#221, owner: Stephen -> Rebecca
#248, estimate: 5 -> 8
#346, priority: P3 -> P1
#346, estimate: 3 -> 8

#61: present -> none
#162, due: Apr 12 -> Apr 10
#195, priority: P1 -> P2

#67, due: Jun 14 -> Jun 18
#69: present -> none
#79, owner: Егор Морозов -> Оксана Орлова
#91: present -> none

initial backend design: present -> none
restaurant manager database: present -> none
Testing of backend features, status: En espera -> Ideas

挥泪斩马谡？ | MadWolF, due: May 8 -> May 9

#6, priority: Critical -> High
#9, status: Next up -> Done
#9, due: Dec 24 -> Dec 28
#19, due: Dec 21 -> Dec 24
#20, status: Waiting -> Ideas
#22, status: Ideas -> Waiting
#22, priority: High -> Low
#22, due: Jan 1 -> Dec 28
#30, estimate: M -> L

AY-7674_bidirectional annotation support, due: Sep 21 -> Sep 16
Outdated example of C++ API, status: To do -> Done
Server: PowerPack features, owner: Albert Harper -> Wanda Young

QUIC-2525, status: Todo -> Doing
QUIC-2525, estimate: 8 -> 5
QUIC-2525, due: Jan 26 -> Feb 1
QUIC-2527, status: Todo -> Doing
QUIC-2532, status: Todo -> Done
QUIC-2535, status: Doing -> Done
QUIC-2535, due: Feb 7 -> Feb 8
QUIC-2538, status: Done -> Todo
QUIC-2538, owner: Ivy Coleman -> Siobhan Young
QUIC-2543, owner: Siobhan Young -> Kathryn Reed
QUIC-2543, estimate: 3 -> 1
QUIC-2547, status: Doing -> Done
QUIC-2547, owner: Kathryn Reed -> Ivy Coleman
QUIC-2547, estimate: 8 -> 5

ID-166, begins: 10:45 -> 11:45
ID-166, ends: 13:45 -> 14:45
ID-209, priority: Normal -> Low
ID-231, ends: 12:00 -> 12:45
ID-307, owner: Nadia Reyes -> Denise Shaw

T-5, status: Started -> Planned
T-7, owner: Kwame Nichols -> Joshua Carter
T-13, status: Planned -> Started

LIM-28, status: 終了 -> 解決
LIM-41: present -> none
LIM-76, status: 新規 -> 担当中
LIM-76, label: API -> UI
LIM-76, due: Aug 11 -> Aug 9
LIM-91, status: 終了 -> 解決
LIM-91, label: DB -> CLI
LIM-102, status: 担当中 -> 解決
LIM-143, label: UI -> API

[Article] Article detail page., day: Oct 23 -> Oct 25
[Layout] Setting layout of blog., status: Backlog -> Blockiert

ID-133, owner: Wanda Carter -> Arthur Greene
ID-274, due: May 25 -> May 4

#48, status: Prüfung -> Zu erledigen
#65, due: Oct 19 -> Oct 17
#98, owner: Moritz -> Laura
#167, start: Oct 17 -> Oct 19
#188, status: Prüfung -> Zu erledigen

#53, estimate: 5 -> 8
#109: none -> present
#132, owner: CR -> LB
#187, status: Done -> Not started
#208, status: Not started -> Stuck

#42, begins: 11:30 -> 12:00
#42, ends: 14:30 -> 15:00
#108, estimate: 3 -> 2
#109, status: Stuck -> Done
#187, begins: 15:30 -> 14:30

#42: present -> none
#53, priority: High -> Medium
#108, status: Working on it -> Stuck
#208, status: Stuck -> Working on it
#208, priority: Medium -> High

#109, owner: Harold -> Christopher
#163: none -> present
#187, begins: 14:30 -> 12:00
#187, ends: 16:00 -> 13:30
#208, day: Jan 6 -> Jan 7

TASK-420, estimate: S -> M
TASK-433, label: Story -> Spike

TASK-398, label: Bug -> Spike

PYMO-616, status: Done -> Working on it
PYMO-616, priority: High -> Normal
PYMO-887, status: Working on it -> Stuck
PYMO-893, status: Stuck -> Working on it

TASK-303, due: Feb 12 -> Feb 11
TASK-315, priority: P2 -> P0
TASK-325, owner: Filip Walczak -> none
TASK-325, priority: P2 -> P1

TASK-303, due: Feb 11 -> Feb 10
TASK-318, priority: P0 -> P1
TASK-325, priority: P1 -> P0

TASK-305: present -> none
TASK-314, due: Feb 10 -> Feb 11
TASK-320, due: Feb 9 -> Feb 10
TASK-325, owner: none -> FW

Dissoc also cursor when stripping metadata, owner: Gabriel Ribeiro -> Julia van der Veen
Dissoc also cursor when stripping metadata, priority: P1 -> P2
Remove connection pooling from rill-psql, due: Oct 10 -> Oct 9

------

YOUR INSTRUCTIONS — Exactly the lines from the start of the entries through the one bearing "ID-231, ends: 12:00 -> 12:45" are to be output, with both ends included.

EXPECTED OUTPUT —
#221, owner: Stephen -> Rebecca
#248, estimate: 5 -> 8
#346, priority: P3 -> P1
#346, estimate: 3 -> 8

#61: present -> none
#162, due: Apr 12 -> Apr 10
#195, priority: P1 -> P2

#67, due: Jun 14 -> Jun 18
#69: present -> none
#79, owner: Егор Морозов -> Оксана Орлова
#91: present -> none

initial backend design: present -> none
restaurant manager database: present -> none
Testing of backend features, status: En espera -> Ideas

挥泪斩马谡？ | MadWolF, due: May 8 -> May 9

#6, priority: Critical -> High
#9, status: Next up -> Done
#9, due: Dec 24 -> Dec 28
#19, due: Dec 21 -> Dec 24
#20, status: Waiting -> Ideas
#22, status: Ideas -> Waiting
#22, priority: High -> Low
#22, due: Jan 1 -> Dec 28
#30, estimate: M -> L

AY-7674_bidirectional annotation support, due: Sep 21 -> Sep 16
Outdated example of C++ API, status: To do -> Done
Server: PowerPack features, owner: Albert Harper -> Wanda Young

QUIC-2525, status: Todo -> Doing
QUIC-2525, estimate: 8 -> 5
QUIC-2525, due: Jan 26 -> Feb 1
QUIC-2527, status: Todo -> Doing
QUIC-2532, status: Todo -> Done
QUIC-2535, status: Doing -> Done
QUIC-2535, due: Feb 7 -> Feb 8
QUIC-2538, status: Done -> Todo
QUIC-2538, owner: Ivy Coleman -> Siobhan Young
QUIC-2543, owner: Siobhan Young -> Kathryn Reed
QUIC-2543, estimate: 3 -> 1
QUIC-2547, status: Doing -> Done
QUIC-2547, owner: Kathryn Reed -> Ivy Coleman
QUIC-2547, estimate: 8 -> 5

ID-166, begins: 10:45 -> 11:45
ID-166, ends: 13:45 -> 14:45
ID-209, priority: Normal -> Low
ID-231, ends: 12:00 -> 12:45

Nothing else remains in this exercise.